216 words Filed in: eleventy, tools, design

Woodcut-style print of a tangled mass of white lines billowing across a dark sky above a flat amber-lit horizon and silhouetted landscape Image made with FLUX.2-dev.
The sky rises full of spaghetti.

Every post needs a hero image. Sometimes you don't need the perfect one — you just need something that doesn't clash.

For a while I was using Loras for post art. Fine results, but the workflow sat completely outside of my writing flow and I'd never be able to fully adapt that to my style and iterate ... and, well, learn more about using image generators.

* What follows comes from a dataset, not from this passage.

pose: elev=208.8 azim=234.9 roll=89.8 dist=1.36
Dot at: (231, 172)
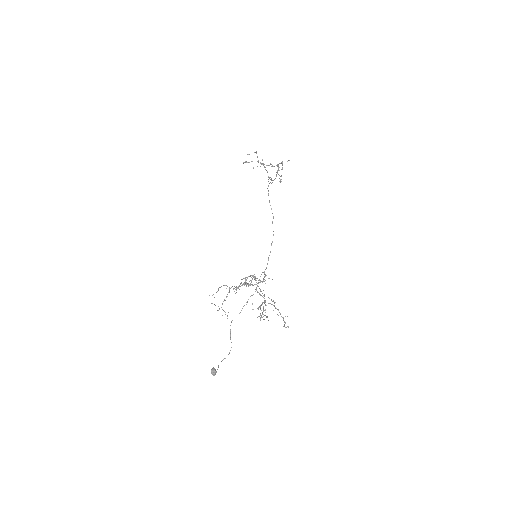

When FLUX.2-dev came out I wanted to try it — and connect it to the blog workflow directly rather than bolt on another external script. So I built a small browser tool that lives in the site itself. Paste your Together AI key, type a subject, hit Generate — three images run in parallel in about 20-30 seconds. Click one, crop, save straight to src/site/images/blog/. The tool spits out a frontmatter snippet ready to paste. All without leaving the browser.

Blockprint-style woodcut of two winding pale paths through dark dense grass with warm amber accents
For a post about search without external services: "paths worn into grass by footsteps, no paved road, just natural routes."
Woodcut-style print of glowing amber and white orbs scattered across a dark background with rough white hatching marks
For a post about vector embeddings: "glowing points scattered in a dark field, some clustered, some drifting apart."

A consistent style prefix keeps images looking like a set across posts rather than a random pile. The rest is just picking a prompt that fits the feel of the post.

Three images run about $0.03 via Together AI. The tool is a single self-contained page if you want to adapt it.